Prepare to meet your perfect match. If you like cheesy roasted potato, gently spiced bean chilli and mild chipotle, it'll be love at first bite with this unbelievably delicious dinner.
3
potato
1
Brown Onion
1 bunch
spring onion
1
carrot
1
tomato
1 tin
cannellini beans
(Contains: Soy; )
1 packet
tomato sugo
1 sachet
vegetable stock powder
1 bag
baby spinach leaves
1 packet
sour cream
(Contains: Milk; )
1 packet
Shredded Cheddar Cheese
(Contains: Milk; )
1 sachet
All-American Spice Blend
1 packet
BBQ sauce
(May be present: Almond, Cashew, Gluten, Eggs, Fish, Milk, Sesame, Soy)
olive oil
¼ cup
water
20 g
butter
(Contains: Milk; )
1 drizzle
white wine vinegar

• Preheat oven to 240°C/220°C fan-forced. • Cut potato into bite-sized chunks. • Place potato on a lined oven tray, then add a drizzle of olive oil and a pinch of salt. • Toss to coat, then arrange potato into two single layered piles. Bake for 20-25 minutes. • When potatoes have 5 minutes remaining, sprinkle shredded Cheddar cheese over each pile and bake until melted and golden, 5 minutes.

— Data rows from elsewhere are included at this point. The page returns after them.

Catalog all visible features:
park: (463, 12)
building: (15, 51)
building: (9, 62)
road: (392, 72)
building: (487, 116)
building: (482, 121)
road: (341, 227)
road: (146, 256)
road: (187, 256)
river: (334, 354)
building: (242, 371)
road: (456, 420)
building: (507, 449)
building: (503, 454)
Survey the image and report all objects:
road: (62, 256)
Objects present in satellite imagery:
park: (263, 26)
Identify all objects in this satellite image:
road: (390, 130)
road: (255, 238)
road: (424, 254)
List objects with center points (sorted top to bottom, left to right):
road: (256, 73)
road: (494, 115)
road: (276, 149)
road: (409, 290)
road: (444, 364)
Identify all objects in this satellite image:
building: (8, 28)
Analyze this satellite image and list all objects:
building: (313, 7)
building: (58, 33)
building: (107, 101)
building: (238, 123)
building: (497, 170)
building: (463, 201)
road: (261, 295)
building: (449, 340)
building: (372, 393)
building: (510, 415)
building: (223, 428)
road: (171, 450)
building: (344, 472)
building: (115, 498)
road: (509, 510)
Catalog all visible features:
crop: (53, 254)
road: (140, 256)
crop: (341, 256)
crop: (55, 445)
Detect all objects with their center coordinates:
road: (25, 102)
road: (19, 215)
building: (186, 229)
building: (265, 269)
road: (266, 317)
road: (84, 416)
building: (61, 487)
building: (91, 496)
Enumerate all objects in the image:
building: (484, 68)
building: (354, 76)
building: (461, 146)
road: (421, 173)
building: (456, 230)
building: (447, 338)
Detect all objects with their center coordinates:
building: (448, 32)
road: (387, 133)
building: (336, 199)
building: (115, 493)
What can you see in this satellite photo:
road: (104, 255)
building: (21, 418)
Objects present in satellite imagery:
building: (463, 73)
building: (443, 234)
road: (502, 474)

• Meanwhile, finely chop onion, spring onion and tomato. Grate the carrot. Drain and rinse cannellini beans.

• In a large frying pan, heat a drizzle of olive oil over medium-high heat. Cook onion and carrot, stirring, until softened, 5-6 minutes.

• Add cannellini beans, All-American spice blend and BBQ sauce to the pan and stir to combine. • Add tomato sugo, vegetable stock powder and the water and cook, stirring, until well combined. • Reduce heat to medium and simmer until thickened, 2-3 minutes. • Remove pan from heat, then stir through the butter and baby spinach leaves until just wilted, 1 minute.

• In a medium bowl, combine tomato and spring onion. Add a drizzle of white wine vinegar and olive oil. Season to taste and set aside.

• Divide cheesy baked potatoes between bowls and spoon over smokey bean chilli. • Top with tomato salsa and a dollop of sour cream to serve. Enjoy!